For tumor immune microenvironment analysis, five mice from each group were randomly euthanized at day 16, and tumor tissues were collected and weighed. Subsequently, the tumor tissues were incubated in RPMI 1640 medium containing 1 mg/mL collagenase (#C5138; Sigma-Aldrich, St. Louis, MO, USA) and 200 U DNase I (#D5025; Sigma-Aldrich, St. Louis, MO, USA) at 37 °C for 1 h to obtain single cells. One million tumor cells were then incubated for 30 min on ice in a staining medium with relevant antibodies for surface expression analysis with antibodies from Biolegend (San Diego, CA, USA). For intracellular staining of Foxp3 and CD206, fixation concentrate and diluent (#00-5521-00; eBioscience, San Diego, CA, USA) along with permeabilization buffer (#00-8333-56; eBioscience, San Diego, CA, USA) were utilized. Samples were acquired using the Accuri C6 flow cytometer (BD, Franklin Lakes, NJ, USA) and analyzed.
For intracellular staining, cells were fixed and permeabilized with Cytofix/Cytoperm buffer (BD Biosciences, San Jose, CA, USA) and washed with a 1× perm/wash solution (BD Biosciences) before incubation with relevant primary antibodies for 30 min. After washing, the samples were analyzed using a FACS Calibur flow cytometer (BD Biosciences, San Jose, CA, USA) with the FlowJo software (Version 10.8.1).
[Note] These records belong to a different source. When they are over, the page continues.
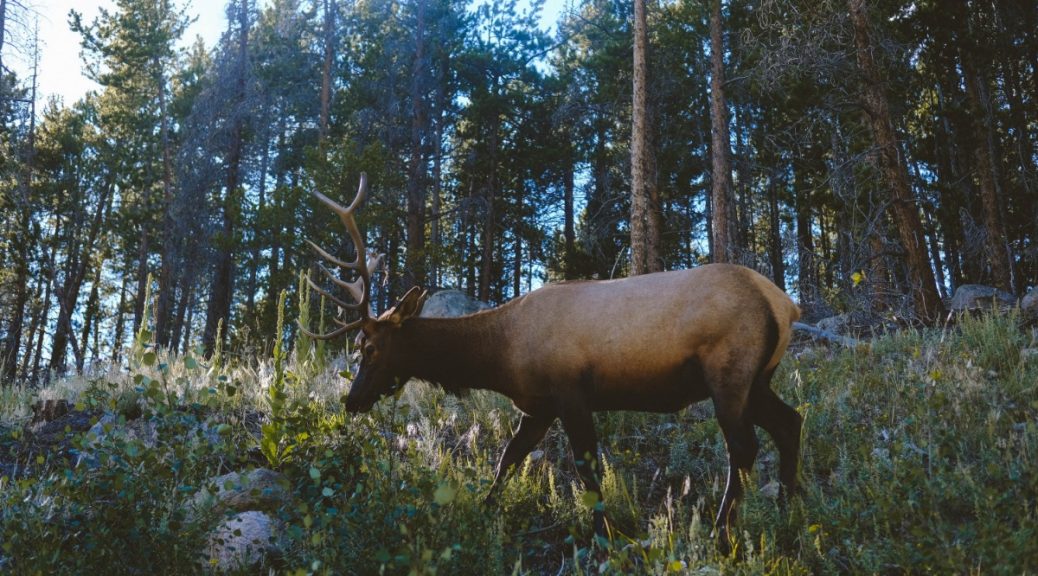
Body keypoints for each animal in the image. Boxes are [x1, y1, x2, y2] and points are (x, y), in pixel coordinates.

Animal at [301, 175, 801, 556]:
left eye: (368, 348)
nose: (352, 401)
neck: (500, 357)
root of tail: (785, 304)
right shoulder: (537, 405)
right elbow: (508, 458)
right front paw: (484, 511)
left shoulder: (570, 394)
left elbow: (587, 470)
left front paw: (605, 537)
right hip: (759, 379)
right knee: (790, 422)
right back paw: (788, 509)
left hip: (729, 374)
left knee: (744, 446)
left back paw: (722, 533)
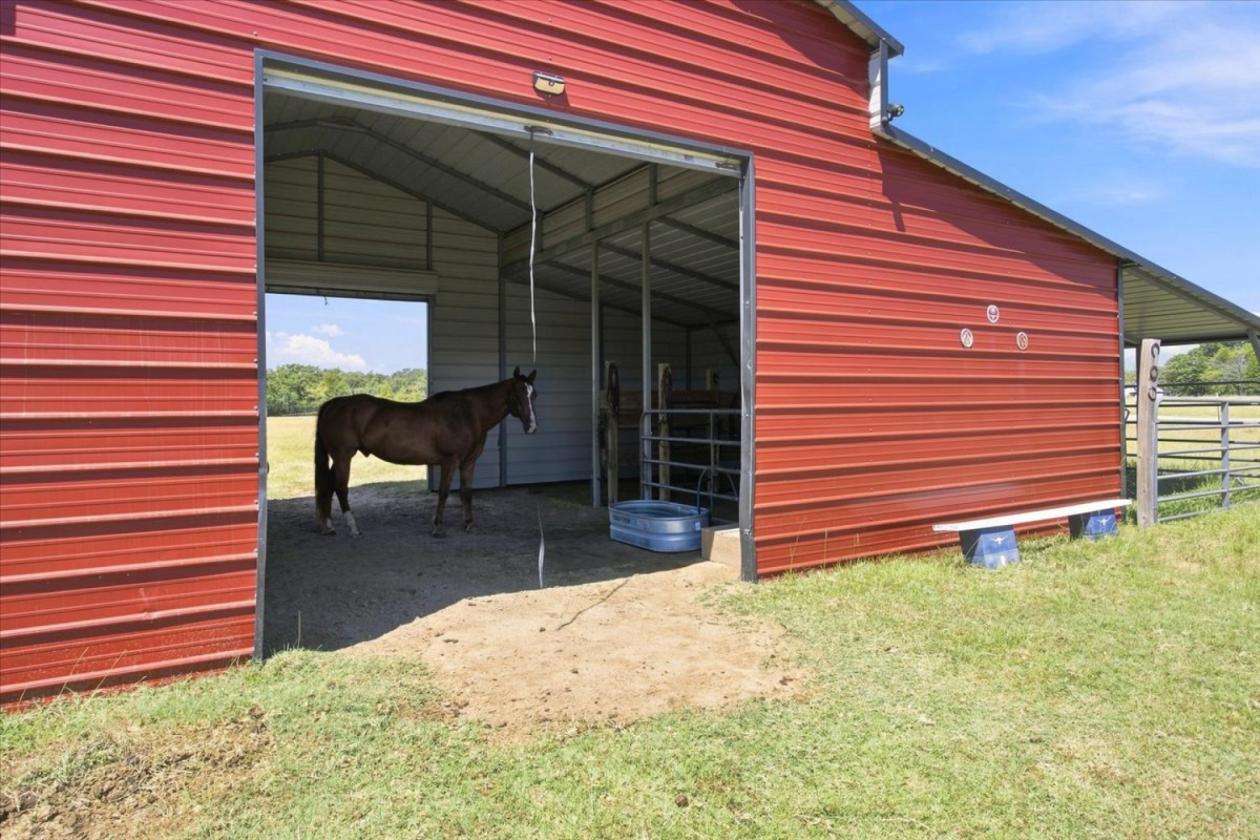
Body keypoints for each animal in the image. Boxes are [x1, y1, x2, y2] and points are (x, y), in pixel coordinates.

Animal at [314, 367, 538, 538]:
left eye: (533, 394)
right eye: (518, 393)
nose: (532, 427)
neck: (468, 413)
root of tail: (332, 404)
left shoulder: (468, 462)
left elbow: (467, 492)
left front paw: (469, 523)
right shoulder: (450, 461)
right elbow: (444, 492)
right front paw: (438, 527)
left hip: (338, 458)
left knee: (327, 485)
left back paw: (328, 526)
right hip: (343, 456)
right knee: (340, 488)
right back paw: (354, 528)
4.12. Histological Analysis and Immunohistochemistry
The excised tissues were fixed in 4% paraformaldehyde, dehydrated with ethanol, embedded in paraffin, and sectioned. Subsequently, the sections were stained with hematoxylin and eosin (H&E). Images were captured using an Olympus VS200 microscope.
4.13. Statistical Analysis
All data were processed in GraphPad Prism version 8.3 for Windows (GraphPad Prism 8 Software, La Jolla, CA, USA). Significant differences in the data were analyzed by t-test or ANOVA. The results were expressed as mean ± S.E.M. and are considered significant at p < 0.05.